After all that work, your reward is to get to do it again.

Then do it again until you get something like this in your bowl.

Dump them back into the strainer to drain them really well.

Like my dragon fruit seed. I am going to use my knock off Sil-Pad to let them dry.

Method Two – The Human Touch

Remember how I said that the seed protected it from animals and their digestive systems? Well, humans are an animal and we have a digestive system. Before I lose you, there will be no potty involved in this particular method. I promise.

Take each seed and eat them.

Do not chew.

Do not swallow.

Let your saliva do its job. Remember your spit is the first step in digestion. This is a mostly-natural way of doing it. The coating will dissolve in a few minutes and you can spit out nice clean seed. It is fast, easy and if I was to do this again with a small number of seed, I would do it this way. Just spit them out on the Sil-Pad next to their fermented cousins.

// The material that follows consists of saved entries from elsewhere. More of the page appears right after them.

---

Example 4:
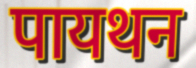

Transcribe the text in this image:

पायथन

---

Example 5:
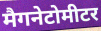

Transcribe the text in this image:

मैगनेटोमीटर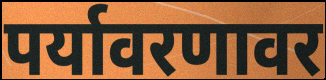
पर्यावरणावरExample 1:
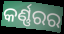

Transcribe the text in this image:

କର୍ଣ୍ଣରର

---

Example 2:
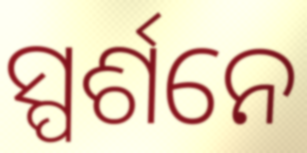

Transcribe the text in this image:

ସ୍ପର୍ଶନେ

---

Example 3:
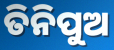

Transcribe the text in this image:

ତିନିପୁଅ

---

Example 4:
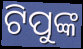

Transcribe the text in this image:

ଟିପୁଙ୍କ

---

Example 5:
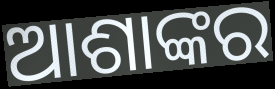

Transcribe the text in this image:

ଆଶାଙ୍କର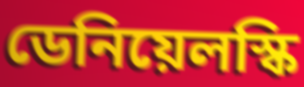
ডেনিয়েলস্কিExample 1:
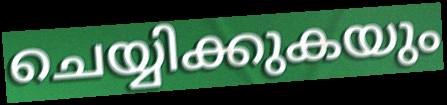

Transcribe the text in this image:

ചെയ്യിക്കുകയും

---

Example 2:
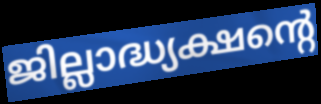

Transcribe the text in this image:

ജില്ലാദ്ധ്യക്ഷന്റെ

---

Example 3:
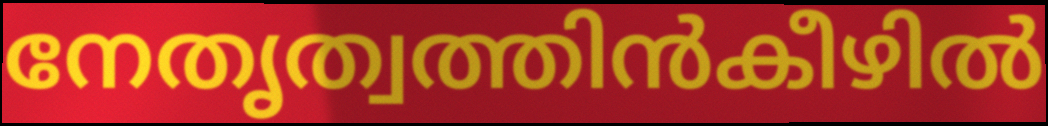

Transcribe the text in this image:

നേതൃത്വത്തിൻകീഴിൽ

On the left my spit seed and on the right the fermented.

A few days later everything will dry to this.

Not sure why it is upside down but it is.

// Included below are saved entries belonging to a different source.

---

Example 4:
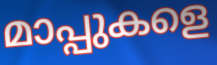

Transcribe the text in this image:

മാപ്പുകളെ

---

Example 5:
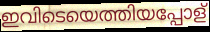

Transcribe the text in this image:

ഇവിടെയെത്തിയപ്പോള്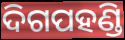
ଦିଗପହଣ୍ଡିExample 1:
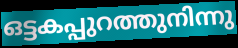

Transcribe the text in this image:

ഒട്ടകപ്പുറത്തുനിന്നു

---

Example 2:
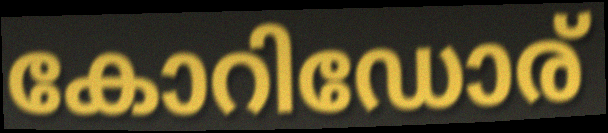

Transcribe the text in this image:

കോറിഡോര്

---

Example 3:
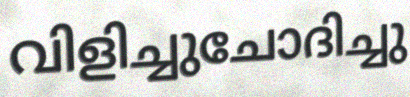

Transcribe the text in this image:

വിളിച്ചുചോദിച്ചു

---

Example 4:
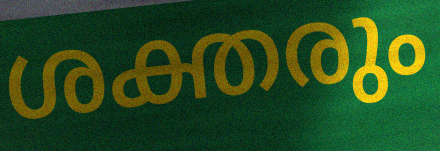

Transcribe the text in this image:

ശക്തരും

That was much less step filled than Method 1. That brings me to Method 3.

Method 3 – As God Intended

If you want to do the most natural, the most organic way of stripping those seeds of their coats. You can swallow them whole.

Now, I am not going to do this. I refused. The risk of being psychoanalyzed for weird mommy issues and the actual risk to my health prevents me from doing it and should prevent you from doing this too. This is a nice way of saying do not, under any circumstances do this at home. I have two safe, mostly clean, mostly hygienic ways of doing this. Do it one of those two ways. Do not do it this way.

With the health warning and the sanity warning out of the way, we can get on with this. After you swallow them whole. Wait for a day or two. Poop and then dive in and find those seeds. It will likely be easier than finding Waldo but you ain’t going to catch me doing it or putting it on my Sil-Pad to let them dry off.

I assume this will provide functional seed but since I have not tried it, I can’t say for certain. If anyone has a million bucks they are willing to part with then we can talk. Otherwise, it will remain one of life’s mysteries.

How Did It Turn Out?

Well, I tried two sets of Jelly Melon seeds. I used 6 seeds from Method 1 and 6 from Method 2.

Method 1 in Column 1, Method 2 in Column 2
4 Weeks later Method 2 on the left and Method 1 on the right

While the picture does not show it well. The Method 1 plants seemed stronger. Because the fermentation weakened their seed coating, I suspect they got to spent more energy growing. Both gave me two plants and 4 duds. It could be environmental as all successes were in the first 2 rows.

I have planted them out in the garden. We will see how they do in the next few weeks. Either way, I have been very happy with my experiment. I got to practice some seed saving techniques and verify that they work. The plants seem strong and I am excited to see what comes from this.

I consider this to be a successful experiment. I just wonder if i am going to get fruit.